▶ EXERCISE REQUIREMENTS
In the records below, find the line that contains "CONTINUING RELEVANCE OF" and the line that contains "Please use this", then retype exactly those two lines and every line between them.

Top of SOURCE DATA

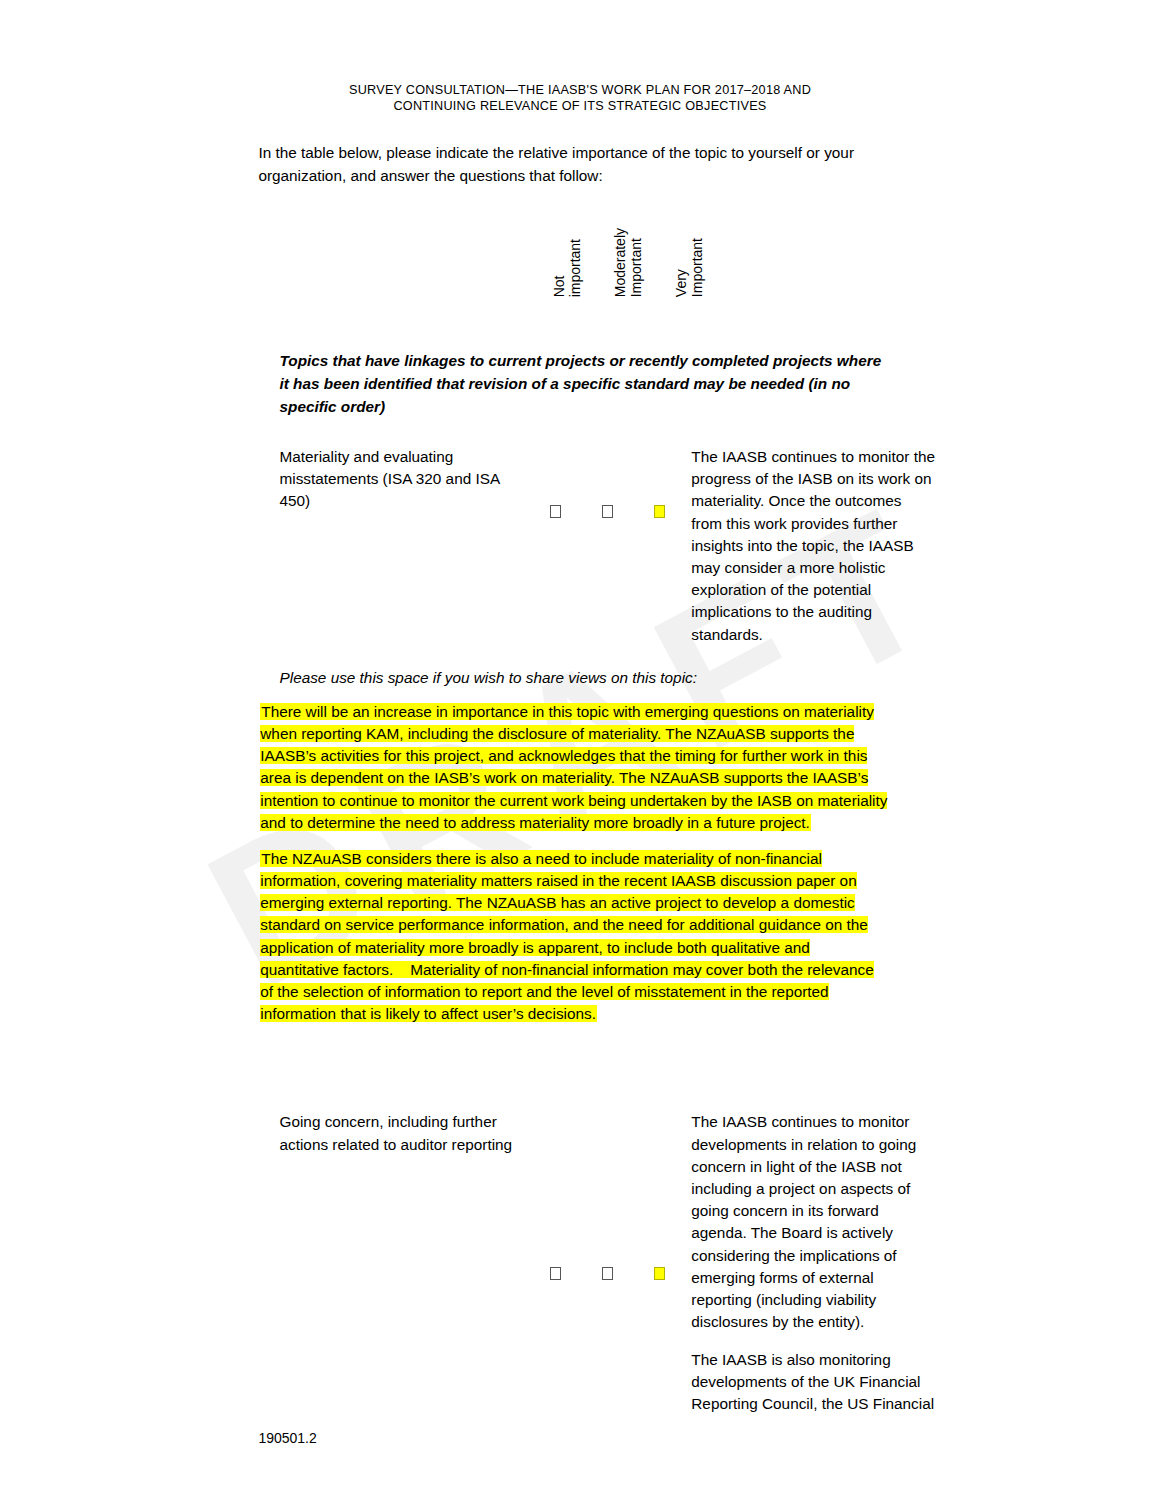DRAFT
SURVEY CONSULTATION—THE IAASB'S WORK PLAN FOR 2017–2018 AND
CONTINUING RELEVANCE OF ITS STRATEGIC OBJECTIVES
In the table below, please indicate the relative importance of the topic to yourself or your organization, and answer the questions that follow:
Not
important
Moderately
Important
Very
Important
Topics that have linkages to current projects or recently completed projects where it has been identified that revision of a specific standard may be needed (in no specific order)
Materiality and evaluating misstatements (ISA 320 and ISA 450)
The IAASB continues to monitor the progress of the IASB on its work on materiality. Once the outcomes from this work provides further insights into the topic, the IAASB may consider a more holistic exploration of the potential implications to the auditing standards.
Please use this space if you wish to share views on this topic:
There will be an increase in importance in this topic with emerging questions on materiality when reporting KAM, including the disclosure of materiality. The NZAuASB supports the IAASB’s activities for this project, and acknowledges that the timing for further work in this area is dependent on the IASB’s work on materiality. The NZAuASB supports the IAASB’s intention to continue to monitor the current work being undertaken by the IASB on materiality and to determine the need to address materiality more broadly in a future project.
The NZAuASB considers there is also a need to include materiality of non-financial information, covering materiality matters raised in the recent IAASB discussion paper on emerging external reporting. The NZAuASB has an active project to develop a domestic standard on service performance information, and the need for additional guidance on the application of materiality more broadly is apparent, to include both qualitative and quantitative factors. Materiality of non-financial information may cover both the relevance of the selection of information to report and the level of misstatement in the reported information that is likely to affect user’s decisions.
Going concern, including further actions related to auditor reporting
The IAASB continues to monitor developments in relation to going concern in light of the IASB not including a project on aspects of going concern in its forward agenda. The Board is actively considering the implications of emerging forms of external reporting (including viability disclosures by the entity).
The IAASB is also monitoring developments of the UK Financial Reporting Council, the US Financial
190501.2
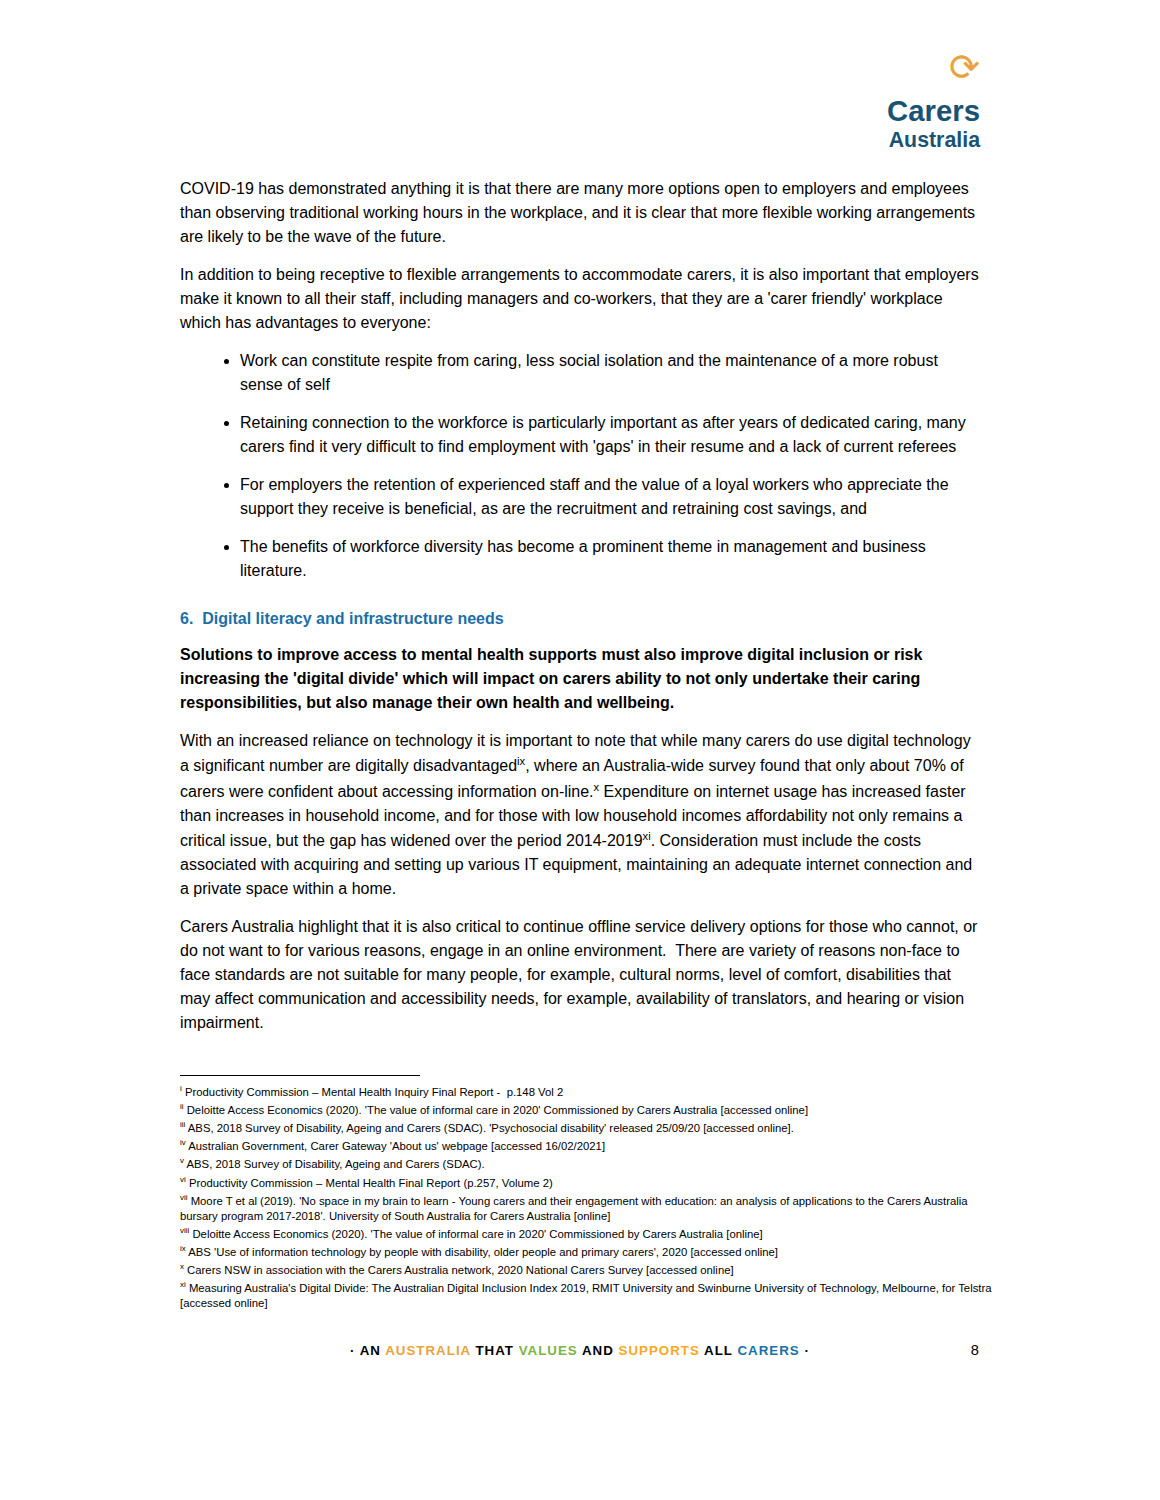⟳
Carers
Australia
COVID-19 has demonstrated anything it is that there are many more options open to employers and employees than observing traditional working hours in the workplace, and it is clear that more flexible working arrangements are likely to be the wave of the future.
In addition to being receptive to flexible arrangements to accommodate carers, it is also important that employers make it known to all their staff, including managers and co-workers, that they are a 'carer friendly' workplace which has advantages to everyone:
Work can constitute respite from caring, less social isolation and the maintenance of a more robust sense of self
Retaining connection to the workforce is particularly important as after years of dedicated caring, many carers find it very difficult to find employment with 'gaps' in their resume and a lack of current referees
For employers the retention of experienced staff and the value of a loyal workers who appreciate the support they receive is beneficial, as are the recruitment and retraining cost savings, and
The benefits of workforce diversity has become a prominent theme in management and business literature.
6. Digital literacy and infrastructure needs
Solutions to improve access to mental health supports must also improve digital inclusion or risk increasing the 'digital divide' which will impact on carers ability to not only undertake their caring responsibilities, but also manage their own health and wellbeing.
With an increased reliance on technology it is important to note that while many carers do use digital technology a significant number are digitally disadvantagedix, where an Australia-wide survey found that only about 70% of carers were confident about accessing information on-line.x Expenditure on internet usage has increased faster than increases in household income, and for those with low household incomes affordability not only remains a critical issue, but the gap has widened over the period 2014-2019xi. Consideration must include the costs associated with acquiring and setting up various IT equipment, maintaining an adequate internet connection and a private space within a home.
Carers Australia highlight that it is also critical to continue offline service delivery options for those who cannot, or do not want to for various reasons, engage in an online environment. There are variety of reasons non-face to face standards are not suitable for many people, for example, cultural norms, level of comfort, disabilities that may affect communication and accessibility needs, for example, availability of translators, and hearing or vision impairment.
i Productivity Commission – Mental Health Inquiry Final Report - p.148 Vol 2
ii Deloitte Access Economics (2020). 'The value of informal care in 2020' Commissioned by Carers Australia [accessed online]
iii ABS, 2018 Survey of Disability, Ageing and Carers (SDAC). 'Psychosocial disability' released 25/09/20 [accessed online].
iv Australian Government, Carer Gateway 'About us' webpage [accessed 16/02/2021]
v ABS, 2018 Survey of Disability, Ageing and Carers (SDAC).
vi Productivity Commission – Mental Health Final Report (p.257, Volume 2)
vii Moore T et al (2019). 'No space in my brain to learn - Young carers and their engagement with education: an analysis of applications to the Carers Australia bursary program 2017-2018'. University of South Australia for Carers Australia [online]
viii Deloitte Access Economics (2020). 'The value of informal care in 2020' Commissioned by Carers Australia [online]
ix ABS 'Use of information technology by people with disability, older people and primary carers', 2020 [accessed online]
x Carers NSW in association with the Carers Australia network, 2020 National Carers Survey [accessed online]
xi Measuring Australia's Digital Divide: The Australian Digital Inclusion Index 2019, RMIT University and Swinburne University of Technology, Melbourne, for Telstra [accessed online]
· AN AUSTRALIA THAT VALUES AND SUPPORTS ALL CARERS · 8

Bottom of SOURCE DATA

▶ RESPONSE AREA
CONTINUING RELEVANCE OF ITS STRATEGIC OBJECTIVES
In the table below, please indicate the relative importance of the topic to yourself or your organization, and answer the questions that follow:
Not
important
Moderately
Important
Very
Important
Topics that have linkages to current projects or recently completed projects where it has been identified that revision of a specific standard may be needed (in no specific order)
Materiality and evaluating misstatements (ISA 320 and ISA 450)
The IAASB continues to monitor the progress of the IASB on its work on materiality. Once the outcomes from this work provides further insights into the topic, the IAASB may consider a more holistic exploration of the potential implications to the auditing standards.
Please use this space if you wish to share views on this topic:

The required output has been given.